** Opening Input block **

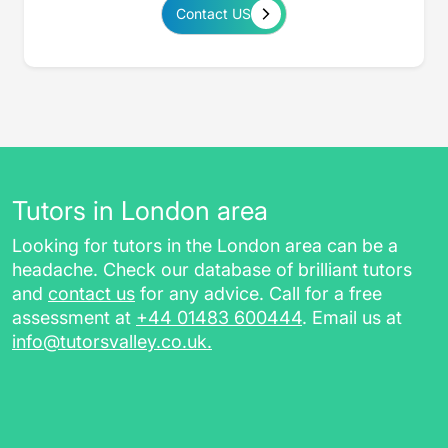
Contact US
Tutors in London area
Looking for tutors in the London area can be a
headache. Check our database of brilliant tutors
and
contact us
for any advice. Call for a free
assessment at
+44 01483 600444
. Email us at
info@tutorsvalley.co.uk
.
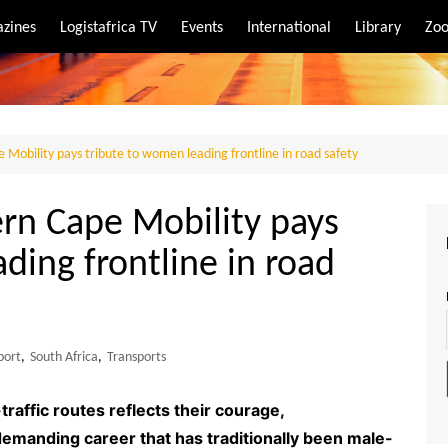
zines
Logistafrica TV
Events
International
Library
Zoo
rt
port
 Mobility pays tribute to women leading frontline in road safety
ern Cape Mobility pays
ding frontline in road
port
,
South Africa
,
Transports
raffic routes reflects their courage,
demanding career that has traditionally been male-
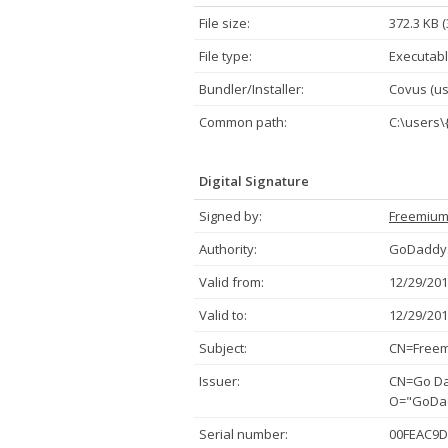
File size:
372.3 KB 
File type:
Executabl
Bundler/Installer:
Covus (usi
Common path:
C:\users\
Digital Signature
Signed by:
Freemiu
Authority:
GoDaddy.
Valid from:
12/29/201
Valid to:
12/29/201
Subject:
CN=Freem
Issuer:
CN=Go Dad
O="GoDadd
Serial number:
00FEAC9D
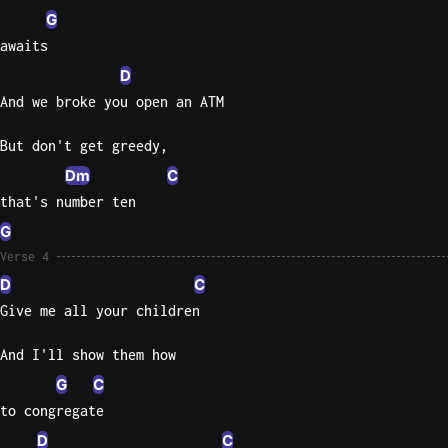
G
awaits
D
And we broke you open an ATM
But don't get greedy,
Dm
C
that's number ten
G
Verse 4
D
C
Give me all your children
And I'll show them how
G
C
to congregate
D
C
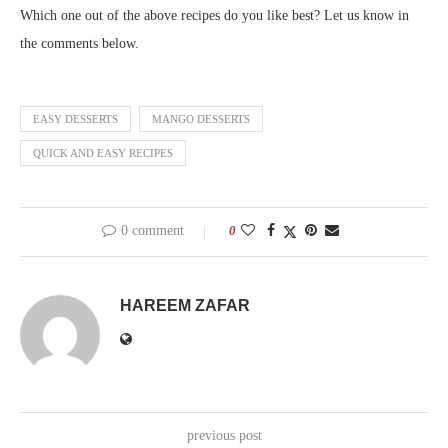
Which one out of the above recipes do you like best? Let us know in
the comments below.
EASY DESSERTS
MANGO DESSERTS
QUICK AND EASY RECIPES
0 comment
0
HAREEM ZAFAR
previous post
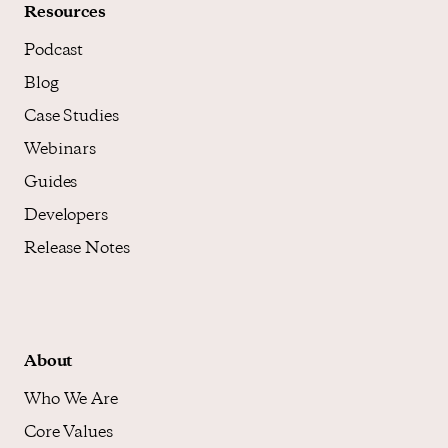
Resources
Podcast
Blog
Case Studies
Webinars
Guides
Developers
Release Notes
About
Who We Are
Core Values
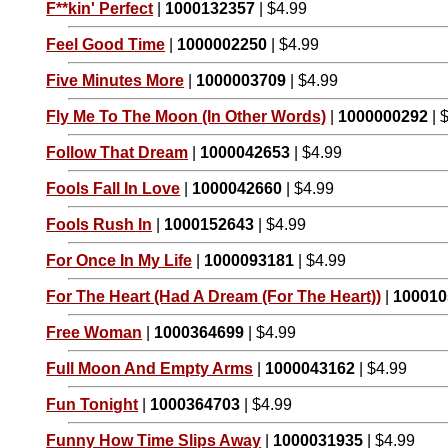
F**kin' Perfect
|
1000132357
| $4.99
Feel Good Time
|
1000002250
| $4.99
Five Minutes More
|
1000003709
| $4.99
Fly Me To The Moon (In Other Words)
|
1000000292
| 
Follow That Dream
|
1000042653
| $4.99
Fools Fall In Love
|
1000042660
| $4.99
Fools Rush In
|
1000152643
| $4.99
For Once In My Life
|
1000093181
| $4.99
For The Heart (Had A Dream (For The Heart))
|
100010
Free Woman
|
1000364699
| $4.99
Full Moon And Empty Arms
|
1000043162
| $4.99
Fun Tonight
|
1000364703
| $4.99
Funny How Time Slips Away
|
1000031935
| $4.99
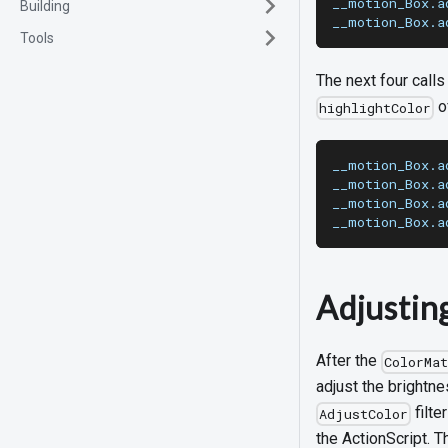
__motion_Box.a
Building
__motion_Box.a
Tools
The next four call
o
highlightColor
__motion_Box.a
__motion_Box.a
__motion_Box.a
__motion_Box.a
Adjustin
After the
ColorMa
adjust the brightne
filte
AdjustColor
the ActionScript. 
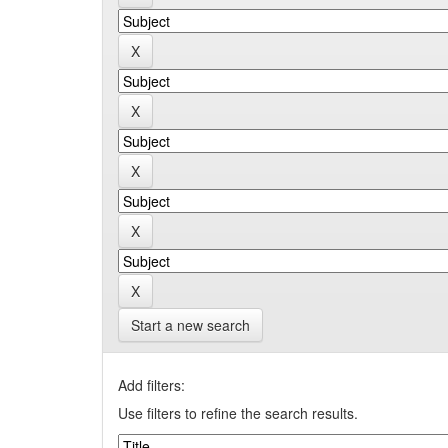
Start a new search
Add filters:
Use filters to refine the search results.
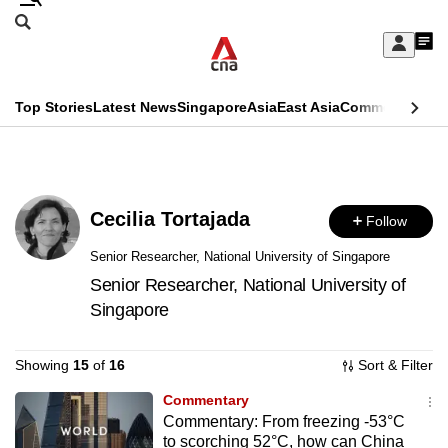
Skip
Search
to
Edition Menu
CNAR
My
main
Feed
Sign
Search
In
content
This
Top Stories
Latest News
Singapore
Asia
East Asia
Commentary
Ins
menu
CNAR
browser
Primary
CNAR
ADVERTISEMENT
is
Menu
Secondary
no
Cecilia Tortajada
Follow
Menu
longer
Senior Researcher, National University of Singapore
supported
Senior Researcher, National University of
Singapore
We
Showing
15
of
16
Sort & Filter
know
it's
Commentary
a
Commentary: From freezing -53°C
hassle
to scorching 52°C, how can China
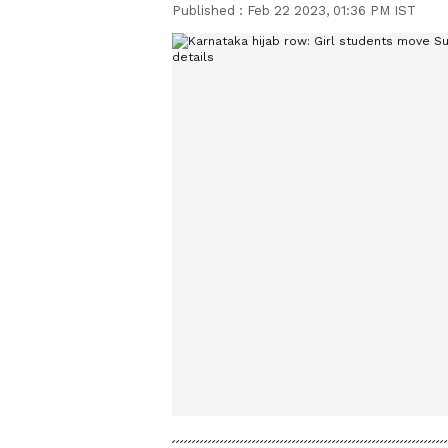
Published :
Feb 22 2023, 01:36 PM IST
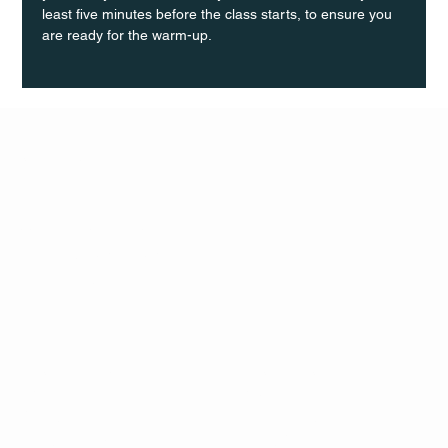
least five minutes before the class starts, to ensure you 
are ready for the warm-up.
Q Life
QUIVIRA LOS CABOS
TERMS & CONDITIONS
PRIVACY POLICY
CONTACT
FOLLO
US
W
MAIL
INSTAG
CALL US
RAM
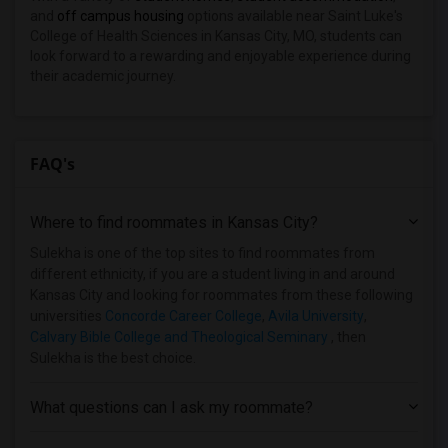
and
off campus housing
options available near Saint Luke's
College of Health Sciences in Kansas City, MO, students can
look forward to a rewarding and enjoyable experience during
their academic journey.
FAQ's
Where to find roommates in
Kansas City
?
Sulekha is one of the top sites to find roommates from
different ethnicity, if you are a student living in and around
Kansas City and looking for roommates from these following
universities
Concorde Career College
,
Avila University
,
Calvary Bible College and Theological Seminary
, then
Sulekha is the best choice.
What questions can I ask my roommate?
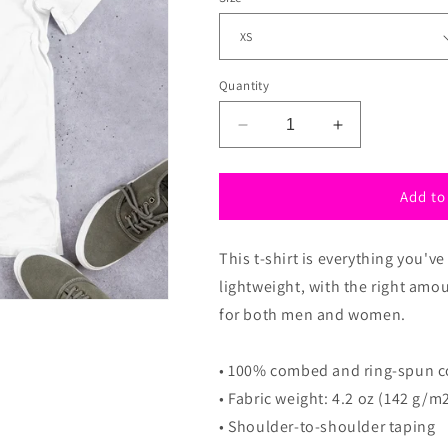
n
Quantity
Decrease
Increase
quantity
quantity
for
for
Kpop
Kpop
Add to
shirt
shirt
with
with
This t-shirt is everything you'v
heart,
heart,
Kpop
Kpop
lightweight, with the right amou
T-
T-
for both men and women.
shirt,
shirt,
Unisex
Unisex
k-
k-
• 100% combed and ring-spun co
pop
pop
• Fabric weight: 4.2 oz (142 g/m
T-
T-
• Shoulder-to-shoulder taping
Shirt
Shirt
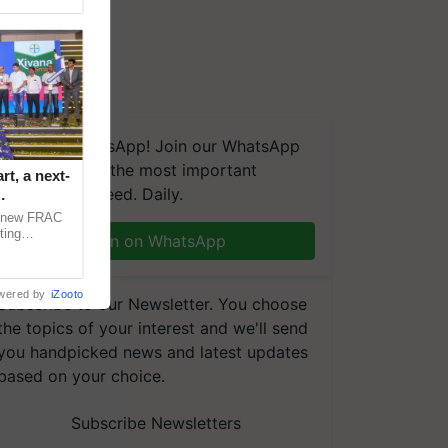
We're on WhatsApp! Join our WhatsApp
group and get the most important
t, a next-
updates you need. Daily.
a new FRAC
ting
Join on WhatsApp
 late blight,
wered by
iZooto
Subscribe to our Newsletter. You choose
the topics of your interest and we'll send
you handpicked news and latest updates
based on your choice.
Subscribe Newsletters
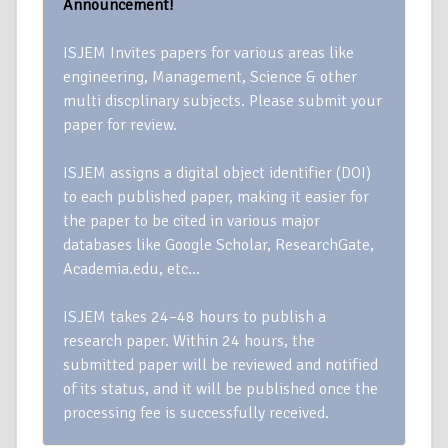
Announcement!
ISJEM Invites papers for various areas like
engineering, Management, Science & other
multi discplinary subjects. Please submit your
paper for review.
ISJEM assigns a digital object identifier (DOI)
to each published paper, making it easier for
the paper to be cited in various major
databases like Google Scholar, ResearchGate,
Academia.edu, etc…
ISJEM takes 24–48 hours to publish a
research paper. Within 24 hours, the
submitted paper will be reviewed and notified
of its status, and it will be published once the
processing fee is successfully received.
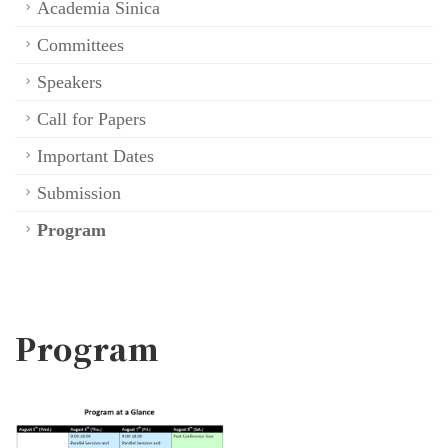
Academia Sinica
Committees
Speakers
Call for Papers
Important Dates
Submission
Program
Program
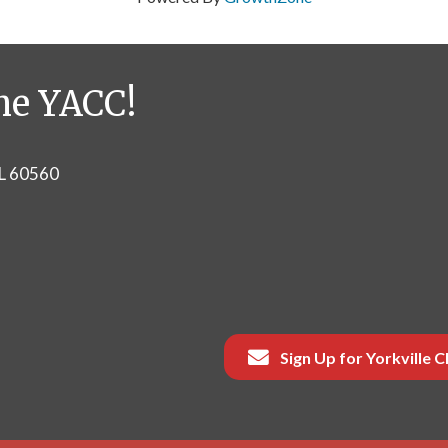
he YACC!
IL 60560
Sign Up for Yorkville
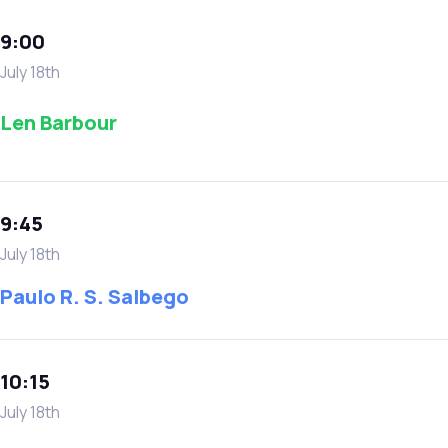
9:00
July 18th
Len Barbour
9:45
July 18th
Paulo R. S. Salbego
10:15
July 18th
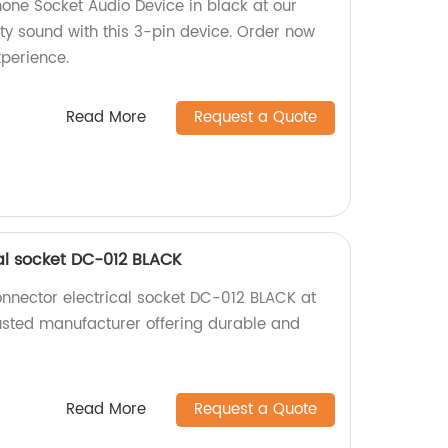
ne Socket Audio Device in black at our
ity sound with this 3-pin device. Order now
xperience.
Read More
Request a Quote
al socket DC-012 BLACK
nnector electrical socket DC-012 BLACK at
rusted manufacturer offering durable and
Read More
Request a Quote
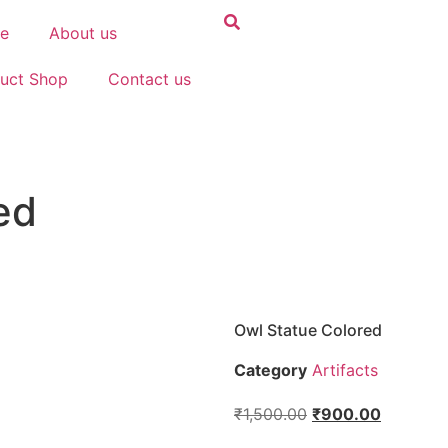
e
About us
uct Shop
Contact us
ed
Owl Statue Colored
Category
Artifacts
₹
1,500.00
₹
900.00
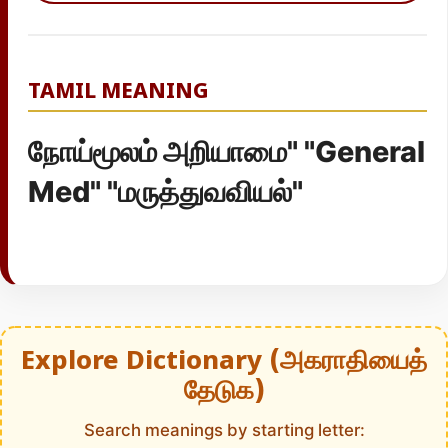
TAMIL MEANING
நோய்மூலம் அறியாமை" "General
Med" "மருத்துவவியல்"
Explore Dictionary (அகராதியைத்
தேடுக)
Search meanings by starting letter:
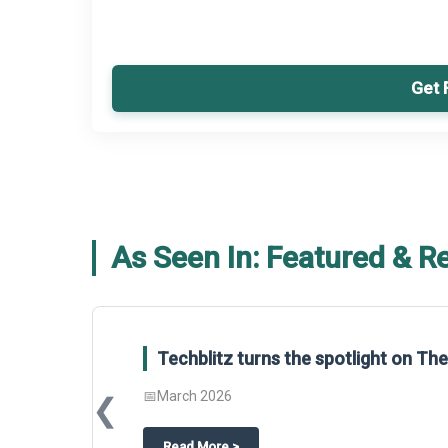
Get 
As Seen In: Featured & R
Techblitz turns the spotlight on T
📅
March 2026
❮
about
Techblitz turns the spotligh
Read More
>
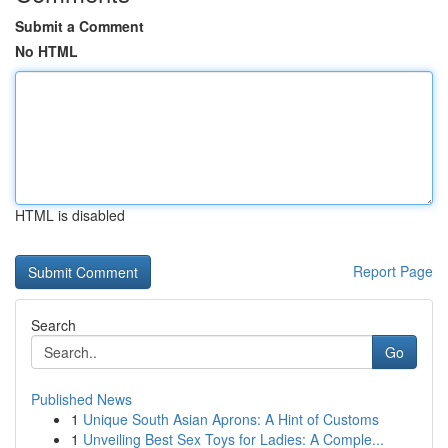
Submit a Comment
No HTML
HTML is disabled
Report Page
Search
Go
Published News
1
Unique South Asian Aprons: A Hint of Customs
1
Unveiling Best Sex Toys for Ladies: A Comple...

** Closing Input block **

*What to do:*
Could you reproduce the records above exactly, leaving out the pictures?

*Written solution:*
Contact US
Tutors in London area
Looking for tutors in the London area can be a
headache. Check our database of brilliant tutors
and
contact us
for any advice. Call for a free
assessment at
+44 01483 600444
. Email us at
info@tutorsvalley.co.uk
.
zines
Logistafrica TV
Events
International
Library
Zoo
rt
port
 Mobility pays tribute to women leading frontline in road safety
ern Cape Mobility pays
ding frontline in road
port
,
South Africa
,
Transports
raffic routes reflects their courage,
demanding career that has traditionally been male-
File size:
372.3 KB 
File type:
Executabl
Bundler/Installer:
Covus (usi
Common path:
C:\users\
Digital Signature
Signed by:
Freemiu
Authority:
GoDaddy.
Valid from:
12/29/201
Valid to:
12/29/201
Subject:
CN=Freem
Issuer:
CN=Go Dad
O="GoDadd
Serial number:
00FEAC9D
G
awaits
D
And we broke you open an ATM
But don't get greedy,
Dm
C
that's number ten
G
Verse 4
D
C
Give me all your children
And I'll show them how
G
C
to congregate
D
C
Which one out of the above recipes do you like best? Let us know in
the comments below.
EASY DESSERTS
MANGO DESSERTS
QUICK AND EASY RECIPES
0 comment
0
HAREEM ZAFAR
previous post
Resources
Podcast
Blog
Case Studies
Webinars
Guides
Developers
Release Notes
About
Who We Are
Core Values
F**kin' Perfect
|
1000132357
| $4.99
Feel Good Time
|
1000002250
| $4.99
Five Minutes More
|
1000003709
| $4.99
Fly Me To The Moon (In Other Words)
|
1000000292
| 
Follow That Dream
|
1000042653
| $4.99
Fools Fall In Love
|
1000042660
| $4.99
Fools Rush In
|
1000152643
| $4.99
For Once In My Life
|
1000093181
| $4.99
For The Heart (Had A Dream (For The Heart))
|
100010
Free Woman
|
1000364699
| $4.99
Full Moon And Empty Arms
|
1000043162
| $4.99
Fun Tonight
|
1000364703
| $4.99
Funny How Time Slips Away
|
1000031935
| $4.99
__motion_Box.a
Building
__motion_Box.a
Tools
The next four call
o
highlightColor
__motion_Box.a
__motion_Box.a
__motion_Box.a
__motion_Box.a
Adjustin
After the
ColorMa
adjust the brightne
filte
AdjustColor
the ActionScript. 
Start a new search
Add filters:
Use filters to refine the search results.
Skip
Search
to
Edition Menu
CNAR
My
main
Feed
Sign
Search
In
content
This
Top Stories
Latest News
Singapore
Asia
East Asia
Commentary
Ins
menu
CNAR
browser
Primary
CNAR
ADVERTISEMENT
is
Menu
Secondary
no
Cecilia Tortajada
Follow
Menu
longer
Senior Researcher, National University of Singapore
supported
Senior Researcher, National University of
Singapore
We
Showing
15
of
16
Sort & Filter
know
it's
Commentary
a
Commentary: From freezing -53°C
hassle
to scorching 52°C, how can China
Published :
Feb 22 2023, 01:36 PM IST
least five minutes before the class starts, to ensure you 
are ready for the warm-up.
Q Life
QUIVIRA LOS CABOS
TERMS & CONDITIONS
PRIVACY POLICY
CONTACT
FOLLO
US
W
MAIL
INSTAG
CALL US
RAM
and
off campus housing
options available near Saint Luke's
College of Health Sciences in Kansas City, MO, students can
look forward to a rewarding and enjoyable experience during
their academic journey.
FAQ's
Where to find roommates in
Kansas City
?
Sulekha is one of the top sites to find roommates from
different ethnicity, if you are a student living in and around
Kansas City and looking for roommates from these following
universities
Concorde Career College
,
Avila University
,
Calvary Bible College and Theological Seminary
, then
Sulekha is the best choice.
What questions can I ask my roommate?
n
Quantity
Decrease
Increase
quantity
quantity
for
for
Kpop
Kpop
Add to
shirt
shirt
with
with
This t-shirt is everything you'v
heart,
heart,
Kpop
Kpop
lightweight, with the right amou
T-
T-
for both men and women.
shirt,
shirt,
Unisex
Unisex
k-
k-
• 100% combed and ring-spun co
pop
pop
• Fabric weight: 4.2 oz (142 g/m
T-
T-
• Shoulder-to-shoulder taping
Shirt
Shirt
We're on WhatsApp! Join our WhatsApp
group and get the most important
t, a next-
updates you need. Daily.
a new FRAC
ting
Join on WhatsApp
 late blight,
wered by
iZooto
Subscribe to our Newsletter. You choose
the topics of your interest and we'll send
you handpicked news and latest updates
based on your choice.
Subscribe Newsletters
Announcement!
ISJEM Invites papers for various areas like
engineering, Management, Science & other
multi discplinary subjects. Please submit your
paper for review.
ISJEM assigns a digital object identifier (DOI)
to each published paper, making it easier for
the paper to be cited in various major
databases like Google Scholar, ResearchGate,
Academia.edu, etc…
ISJEM takes 24–48 hours to publish a
research paper. Within 24 hours, the
submitted paper will be reviewed and notified
of its status, and it will be published once the
processing fee is successfully received.
Academia Sinica
Committees
Speakers
Call for Papers
Important Dates
Submission
Program
Program
he YACC!
IL 60560
Sign Up for Yorkville
9:00
July 18th
Len Barbour
9:45
July 18th
Paulo R. S. Salbego
10:15
July 18th
ne Socket Audio Device in black at our
ity sound with this 3-pin device. Order now
xperience.
Read More
Request a Quote
al socket DC-012 BLACK
nnector electrical socket DC-012 BLACK at
rusted manufacturer offering durable and
Read More
Request a Quote
e
About us
uct Shop
Contact us
ed
Owl Statue Colored
Category
Artifacts
₹
1,500.00
₹
900.00
TAMIL MEANING
நோய்மூலம் அறியாமை" "General
Med" "மருத்துவவியல்"
Explore Dictionary (அகராதியைத்
தேடுக)
Search meanings by starting letter:
Get 
As Seen In: Featured & R
Techblitz turns the spotlight on T
📅
March 2026
❮
about
Techblitz turns the spotligh
Read More
>
Submit a Comment
No HTML
HTML is disabled
Report Page
Search
Go
Published News
1
Unique South Asian Aprons: A Hint of Customs
1
Unveiling Best Sex Toys for Ladies: A Comple...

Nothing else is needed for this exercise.